Ask around town and it isn’t hard to find others who will own up to having furniture from the Maheno, glass windows, or even the ship’s safe. But the biggest mystery – and the biggest joke – is that the Maheno’s grand piano disappeared without a trace one night. Taking a grand piano off a sand island in 1936, supposedly without anyone knowing, was a feat even the WWII commandos who later trained on Fraser would have been lucky to achieve.
Fraser’s history means it certainly can’t be described as “pristine”. It’s been grazed, logged, mined and bombed, and had wild brumbies and T-model Fords bashing their way across the soft coffee rock, and tramlines and bullock tracks carved through its dark forests. About four years ago cane toads arrived. During the 1950s, the logging settlement of Central Station (now just a picnic area) had 100 residents.
The beauty of Fraser Island
But the island still remains definitively beautiful. May Jensen, who grew up in the Central Station and worked on the island for 32 years – most recently at Eurong Beach Resort – until she moved to France in 2010, says “I don’t think there’s a spot I do not like. The lakes, the beaches, the rainforest – all of it. I think it’s nature’s paradise over here, it really is,” May says. “Fraser Island kind of gets under your skin. If you haven’t been here, you can’t really explain it, but I just say come here and you’ll understand.”
She says World Heritage listing made many more people aware of how special it was. “The Reef, Ayers Rock, Fraser Island is part of what you ‘have to do’. It’s just on the list now, whereas when I was growing up, no-one even knew where it was.”

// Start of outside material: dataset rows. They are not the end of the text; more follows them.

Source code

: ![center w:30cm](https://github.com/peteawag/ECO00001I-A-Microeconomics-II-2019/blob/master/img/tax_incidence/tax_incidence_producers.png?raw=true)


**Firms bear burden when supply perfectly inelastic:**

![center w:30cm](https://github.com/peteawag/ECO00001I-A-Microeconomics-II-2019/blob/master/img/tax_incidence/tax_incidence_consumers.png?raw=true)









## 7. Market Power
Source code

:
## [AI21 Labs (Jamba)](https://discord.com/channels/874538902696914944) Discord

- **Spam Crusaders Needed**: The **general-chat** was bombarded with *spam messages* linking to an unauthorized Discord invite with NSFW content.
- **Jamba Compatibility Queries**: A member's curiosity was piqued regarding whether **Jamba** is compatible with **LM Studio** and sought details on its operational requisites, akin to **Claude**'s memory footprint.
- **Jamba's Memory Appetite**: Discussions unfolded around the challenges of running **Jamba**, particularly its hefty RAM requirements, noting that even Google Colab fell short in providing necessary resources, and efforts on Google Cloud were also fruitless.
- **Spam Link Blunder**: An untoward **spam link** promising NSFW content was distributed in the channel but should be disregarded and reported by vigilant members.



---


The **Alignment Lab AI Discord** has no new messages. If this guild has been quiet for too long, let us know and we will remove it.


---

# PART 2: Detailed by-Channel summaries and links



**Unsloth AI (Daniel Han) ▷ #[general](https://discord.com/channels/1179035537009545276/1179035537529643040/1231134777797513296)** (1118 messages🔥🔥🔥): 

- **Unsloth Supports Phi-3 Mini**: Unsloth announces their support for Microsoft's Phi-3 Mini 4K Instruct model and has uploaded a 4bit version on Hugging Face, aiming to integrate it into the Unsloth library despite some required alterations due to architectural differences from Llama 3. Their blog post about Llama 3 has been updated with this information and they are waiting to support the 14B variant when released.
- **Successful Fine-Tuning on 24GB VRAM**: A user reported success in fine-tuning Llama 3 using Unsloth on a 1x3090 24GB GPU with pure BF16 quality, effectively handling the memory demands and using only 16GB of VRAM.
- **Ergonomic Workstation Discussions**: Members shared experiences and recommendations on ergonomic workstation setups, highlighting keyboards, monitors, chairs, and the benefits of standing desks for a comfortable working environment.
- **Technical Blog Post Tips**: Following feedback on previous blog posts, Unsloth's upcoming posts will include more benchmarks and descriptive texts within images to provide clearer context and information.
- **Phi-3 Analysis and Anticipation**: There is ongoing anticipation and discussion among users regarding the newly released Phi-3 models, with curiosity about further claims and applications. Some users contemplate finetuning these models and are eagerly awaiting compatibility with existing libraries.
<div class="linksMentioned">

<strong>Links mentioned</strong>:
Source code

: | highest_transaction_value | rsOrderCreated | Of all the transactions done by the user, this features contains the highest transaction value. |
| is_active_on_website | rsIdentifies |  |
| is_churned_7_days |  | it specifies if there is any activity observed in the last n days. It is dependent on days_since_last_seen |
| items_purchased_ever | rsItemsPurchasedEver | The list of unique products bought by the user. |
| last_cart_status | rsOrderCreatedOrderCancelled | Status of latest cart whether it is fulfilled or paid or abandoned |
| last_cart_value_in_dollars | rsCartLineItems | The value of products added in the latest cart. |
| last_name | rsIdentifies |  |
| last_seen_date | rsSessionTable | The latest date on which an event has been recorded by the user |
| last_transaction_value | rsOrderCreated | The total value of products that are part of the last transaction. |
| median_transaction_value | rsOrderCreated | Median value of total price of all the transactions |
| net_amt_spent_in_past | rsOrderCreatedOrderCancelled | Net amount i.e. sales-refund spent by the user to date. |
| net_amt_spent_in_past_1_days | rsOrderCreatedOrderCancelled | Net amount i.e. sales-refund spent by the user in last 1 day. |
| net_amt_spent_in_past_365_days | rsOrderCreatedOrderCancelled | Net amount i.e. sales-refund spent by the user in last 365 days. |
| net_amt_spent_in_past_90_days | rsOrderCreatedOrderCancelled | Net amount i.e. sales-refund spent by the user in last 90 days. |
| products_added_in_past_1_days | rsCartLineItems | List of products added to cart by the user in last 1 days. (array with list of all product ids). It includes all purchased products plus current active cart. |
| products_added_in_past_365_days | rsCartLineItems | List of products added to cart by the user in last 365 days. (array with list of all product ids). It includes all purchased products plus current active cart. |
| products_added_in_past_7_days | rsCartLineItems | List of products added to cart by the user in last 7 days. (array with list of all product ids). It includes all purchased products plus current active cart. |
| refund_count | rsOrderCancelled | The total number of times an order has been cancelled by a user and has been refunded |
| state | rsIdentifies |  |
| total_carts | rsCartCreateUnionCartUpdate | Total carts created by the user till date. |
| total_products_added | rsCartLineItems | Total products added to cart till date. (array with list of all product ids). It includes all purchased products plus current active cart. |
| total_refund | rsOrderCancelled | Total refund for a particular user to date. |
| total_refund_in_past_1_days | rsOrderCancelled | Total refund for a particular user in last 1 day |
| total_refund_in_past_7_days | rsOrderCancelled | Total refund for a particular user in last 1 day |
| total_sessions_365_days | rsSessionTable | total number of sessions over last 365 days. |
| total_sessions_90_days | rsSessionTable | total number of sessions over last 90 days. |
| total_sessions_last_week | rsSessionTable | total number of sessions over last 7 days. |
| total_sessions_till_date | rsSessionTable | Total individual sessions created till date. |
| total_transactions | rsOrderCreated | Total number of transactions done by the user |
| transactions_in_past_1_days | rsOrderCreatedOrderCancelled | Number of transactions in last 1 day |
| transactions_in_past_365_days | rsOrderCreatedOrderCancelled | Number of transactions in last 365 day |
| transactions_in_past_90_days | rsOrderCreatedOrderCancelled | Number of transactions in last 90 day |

David Anderson, president of the Fraser Island Association that represents the 120 or so residents, says Fraser’s magic worked on him from 1957, when he stayed with his forester father at Central Station.
“It just captured me from that age,” he says. “We just ran riot around the place. No worries about dingoes then – we didn’t even think about it. It was just a magic place for a kid to grow up.”
He came back, eventually bringing his own children to the island several times a year. “Now I’ve got a grandchild over here. I used to have a pretty stressful job and as soon as I got here, on the beach, I could feel myself relaxing – just letting it go.”
David says Fraser used to be a place where lawlessness was the rule. “The end of the sandmining and logging [in 1992] put a focus on Fraser Island that it didn’t have before. It used to be a secret place. You didn’t have to worry about the coppers – you could drink/drive to your heart’s content, drive whatever speed you wanted. There are still people who are carrying out that, who think they can still do anything.”
At the beautiful spot where Eli Creek constantly pours 4.2 million litres of crystal-clear water out to the ocean each hour – refreshingly cold and purified after some 75 years of passing through sand – rock music blares from one of many lined-up utes. A group has plonked their chairs in the middle of the creek, where they sink beers, while others kick a footy over the top of them, occasionally hitting cars.
And just 100m upstream, under the pedestrian walkway, two tiny welcome swallow chicks tweet from a nest, and fish swim through the gin-clear creek. In some places, the difference between the ‘two Fraser Islands’ is little more than 100m.